Once one's pension is heavily dependent on one's final salary, such planning becomes hard. An unplanned resignation or dismissal, or simply being "unlucky" with the promotions system, can have a large unexpected impact. It reduces not just the value of future benefits, but also the value of the years of service one has already achieved.
The economic problem
The `final salary' for the purposes of calculating the USS pension could be simply one's average salary over the final three years of one's career. Many Departments were notorious for promoting people about three years before they retired so as to boost their pensions considerably. This was very bad.
It was bad because it gave the Head of Department huge influence. If the HoD you had just before retirement did not like you, it would cost you a fortune in lost pension. At the point in their careers when it might be expected that people could challenge bad HoDs, many could be tamed by promises of a late promotion.
It was bad because you never knew what your pension would be worth. If the Head of Department failed to secure promotion for you at the right point, it would be much less.
It was bankrupting for the pension fund. At the time the total contribution rate was around 20%. So suppose someone got a generous promotion three years before retirement which resulted in a £10k salary boost. The pension fund would then receive an extra £6k, i.e. £2k a year for three years.

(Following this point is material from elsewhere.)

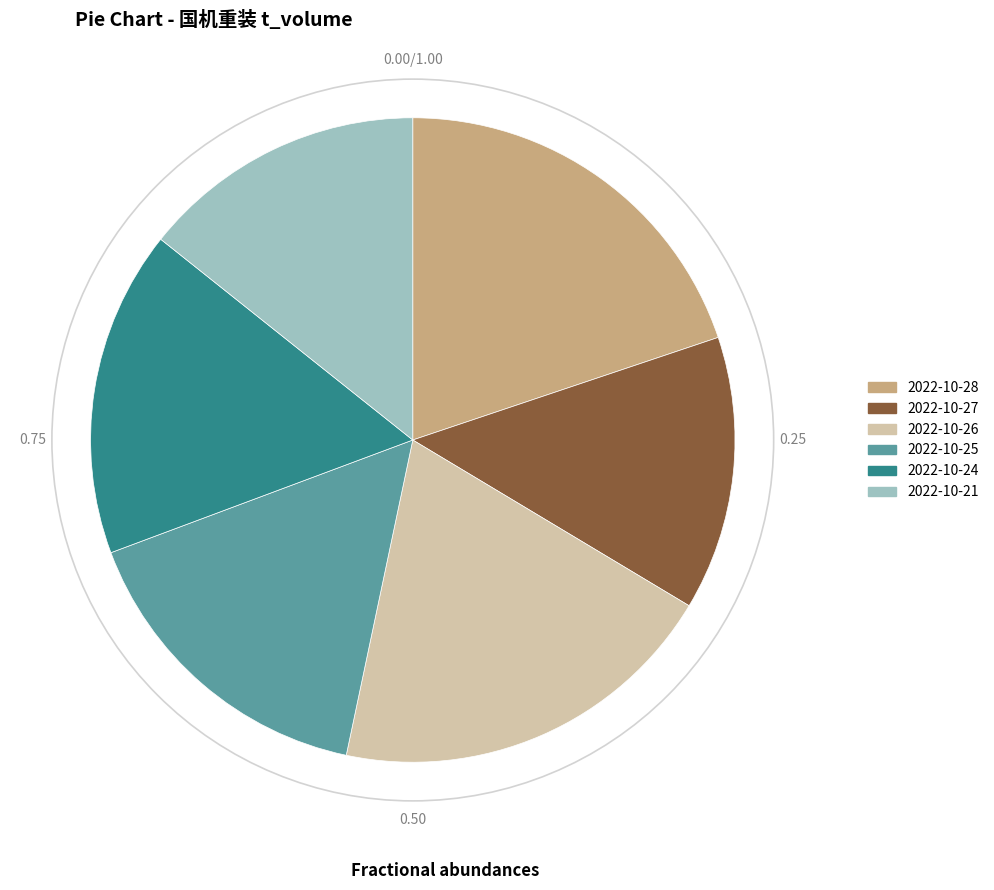

How many segments does this pie chart have?

6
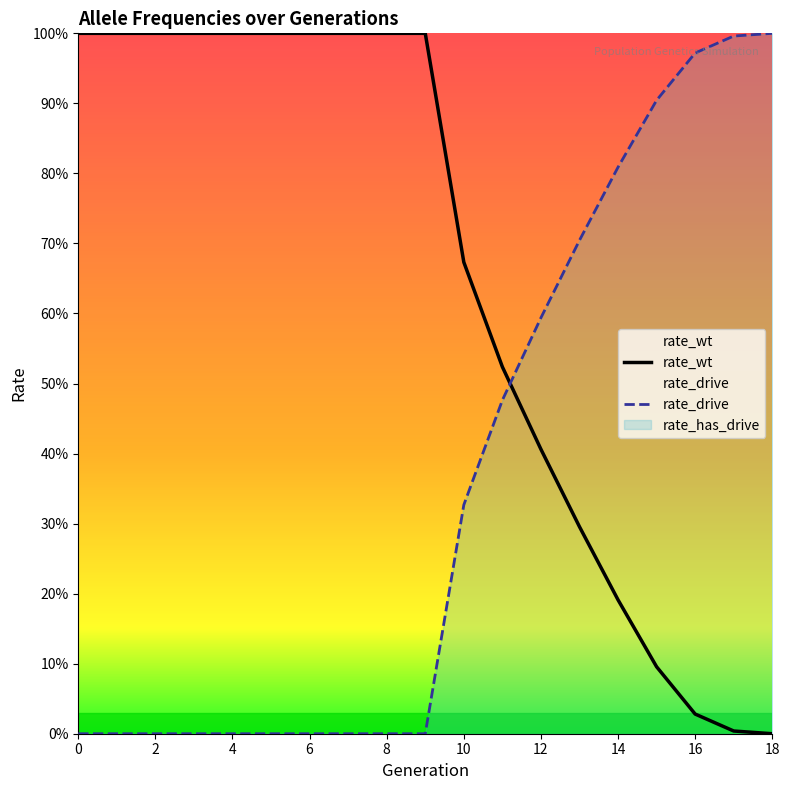

Which series has the widest spread of values?

rate_wt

Assuming forty years had been worked, the extra pension entitlement would be £5,000 per year, and the extra lump sum on retirement benefit would be £15k. This additional benefit of £15k plus £5,000 per year until death would being funded by an additional contribution of just £6k to the pension fund. Complete nonsense. It was funded by over-charging the unfortunate people who do not receive this sort of late promotion. In this University, this meant that, in very general terms, academic-related staff, along with successful academic staff who reached professorial grades early in their careers, and unsuccessful research staff who left the sector before gaining significant promotion, were subsidising those who got promoted to readerships and chairs just a few years before retiring.

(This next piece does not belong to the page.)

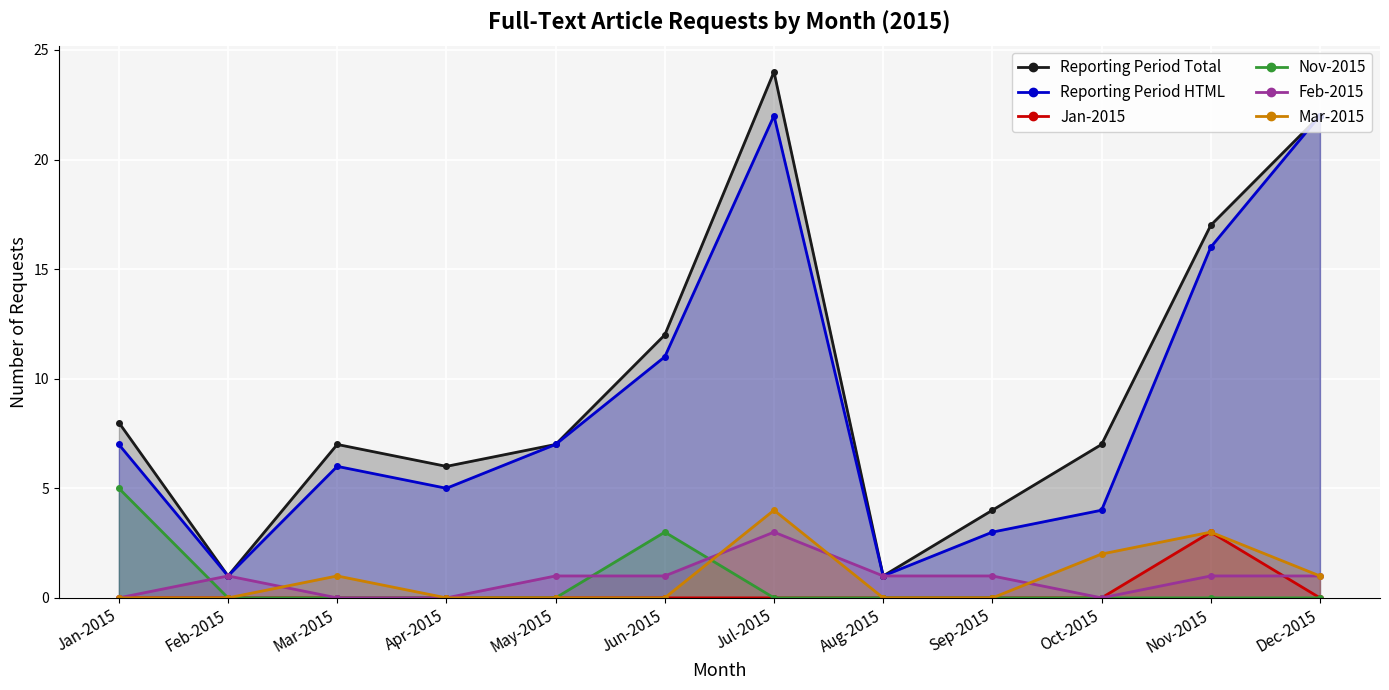

Where do Feb-2015 and Nov-2015 first cross each other?

Jan-2015 and Feb-2015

Certain Departments quite routinely promoted people around three to five years before they retired, just at the point at which they would be forced to start winding down their research programmes as they would be becoming ineligible to apply for new grants or to take on new PhD students. Similarly the extra salary for being Head of Department for a typical five to seven year term was quite modest, until one worked out the extra pension benefits implicit in it.
If the USS had funding problems in, and before, 2011 this is one of the reasons. Some form of career average earnings scheme, in which what one gets out is more directly linked to what one puts in, is both fairer on employees, and easier for the pension scheme to manage. (The above theories were patiently explained to me by another former member of Cambridge's UCU Executive Committee. He probably wishes to remain anonymous.)